Movie Magazine International


Josie and the Pussycats (2001)

USA - 2001

Movie Review By Monica Sullivan

In order to remember "Josie & The Pussycats", you would have to get up before noon on a Saturday & I became a writer so I wouldn't have to get up before noon ANY day of the week, especially Saturdays. I always thought that "Josie" & her friends were downmarket "Archie" wannabes & how pathetic is that? There is actual proof that people BOUGHT "Archie" recordings, whereas "Josie's" music was more of a boxtop giveaway after the breakfast cereal was all gone. To say that the 21st century film of "Josie & The Pussycats" is mildly enjoyable in spite of its cynical packaging isn't saying much, but that's about right. The filmmakers decided to spoof product placement by ensuring that there isn't a frame of the film that doesn't plug something &, spoof or not, it wears you down after the first five minutes & there's still the rest of the movie to go after that.

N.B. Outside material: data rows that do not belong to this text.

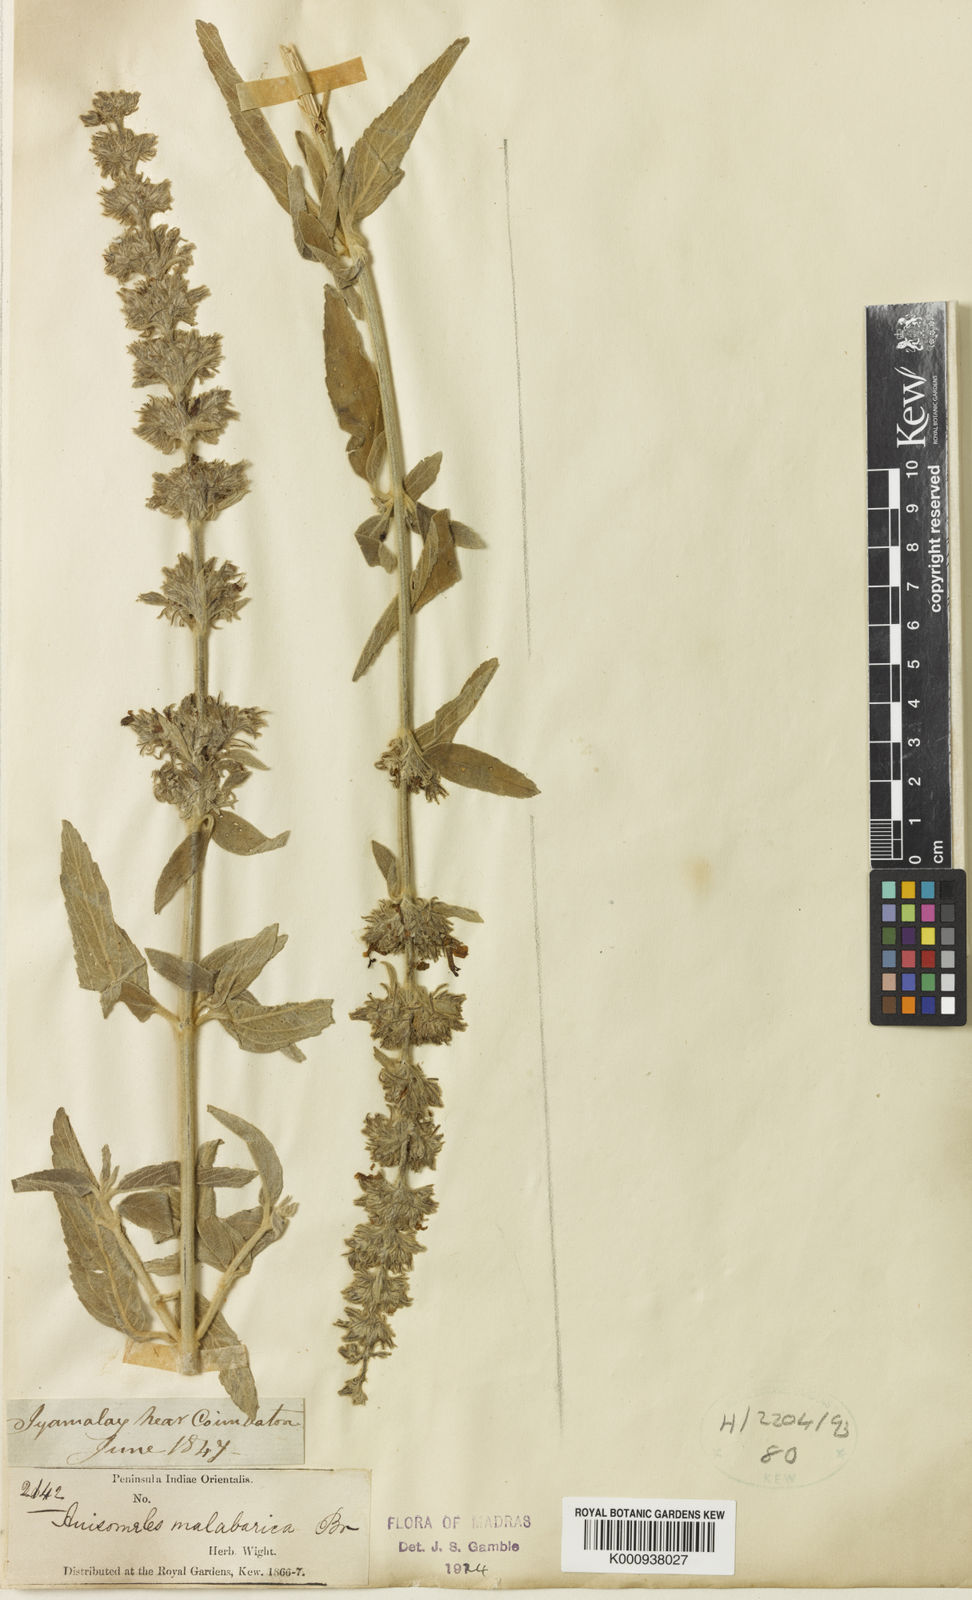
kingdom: Plantae
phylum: Tracheophyta
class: Magnoliopsida
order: Lamiales
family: Lamiaceae
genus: Anisomeles
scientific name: Anisomeles
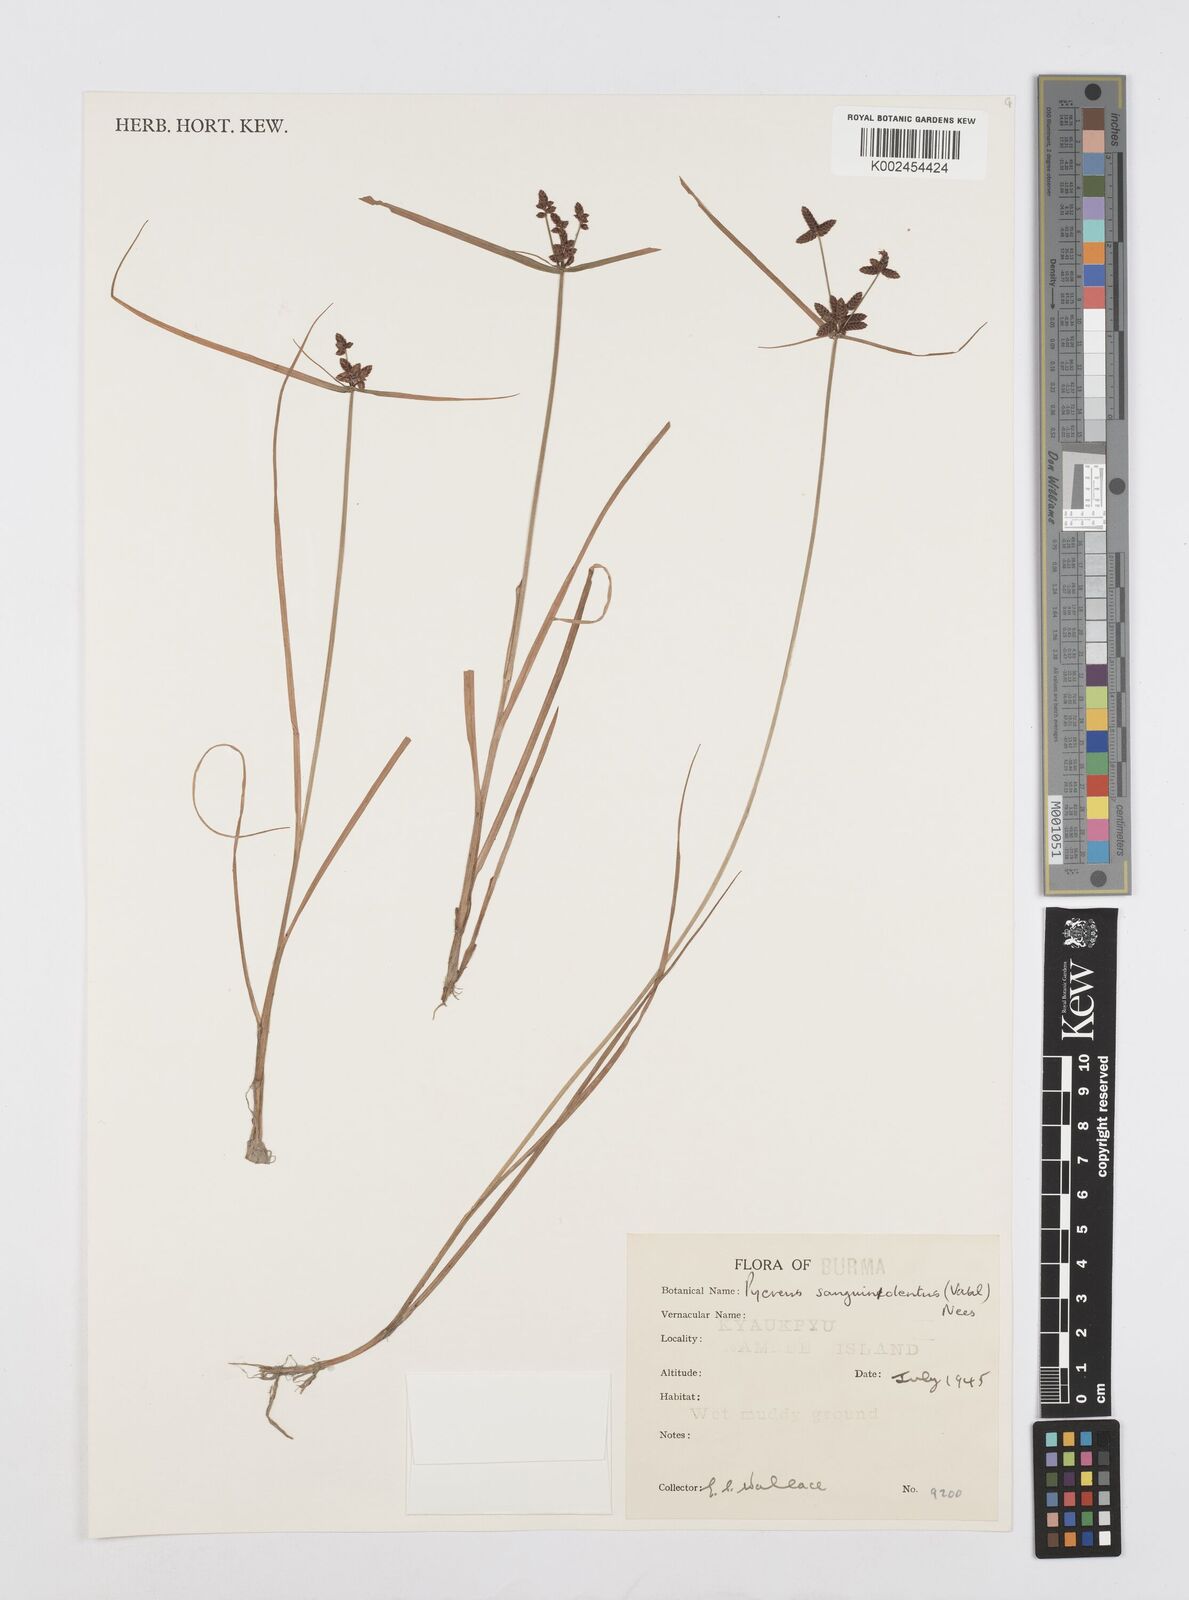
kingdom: Plantae
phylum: Tracheophyta
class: Liliopsida
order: Poales
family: Cyperaceae
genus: Cyperus
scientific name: Cyperus sanguinolentus
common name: Purpleglume flatsedge
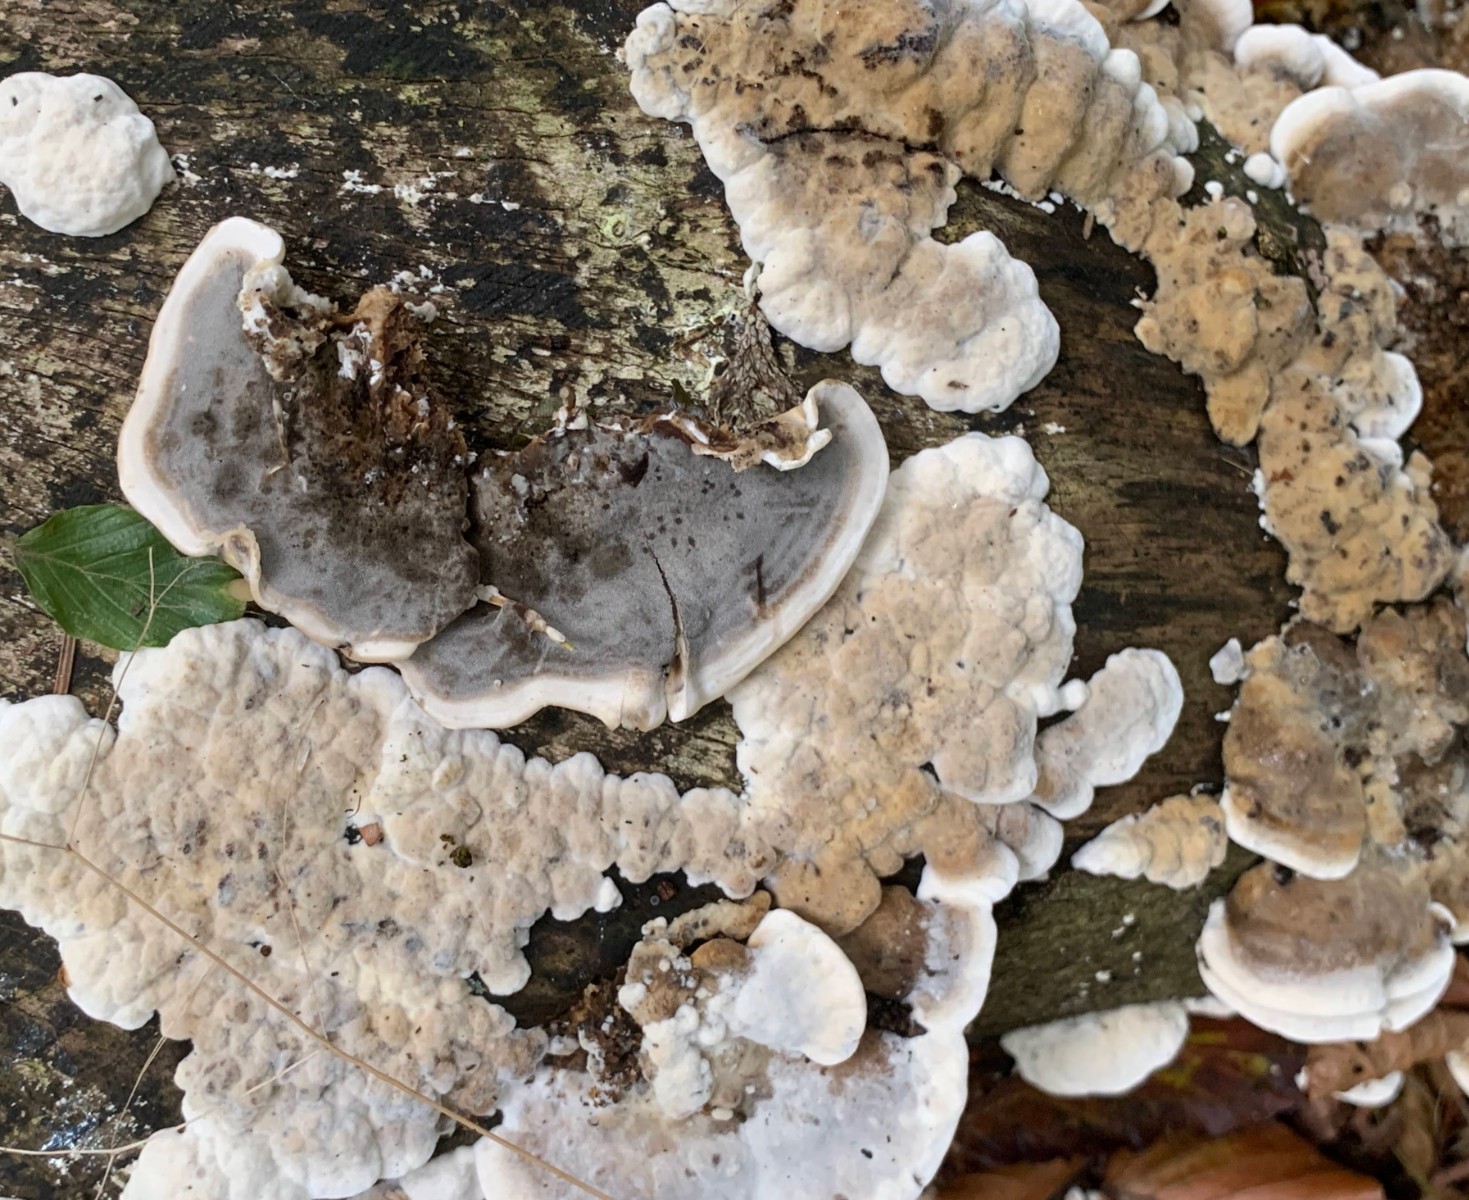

The movie opens with the bickering DuJour rock group (which includes the unbilled Donald Faison, Seth Green & Breckin Meyer) driving each other crazy while they're driving their fans wild. Their manager Wyatt Frame (Alan Cumming) decides to unload them & search for the next hot new sound in Riverdale, home of Josie McCoy (Rachael Leigh Cook), Melody Valentine (Tara Reid) & Valerie Brown (Rosario Dawson). He signs the girls sound unheard & whisks them & their friends Alan M. (Gabriel Mann) & Alexander & Alexandra Cabot (Paulo Costanzo & Missi Pyle) to the Big City. The sound, it seems, is irrelevant, Josie & the Pussy Cats, like DuJour before them, are just pawns in a subliminal message campaign cooked up by their sleazeball manager & Parker Posey as the evil Fiona. Josie, Melody & Valerie sing nine catchy songs, buy lots of stuff, are jerked around by Wyatt & Fiona & then beseech their adoring fans to think for themselves. Fat chance. Harmless? I don't think so. After the movie, I got this incredible craving for vegetables & I hate vegetables almost as much as getting up before noon. It's a plot: That's what it is: a plot.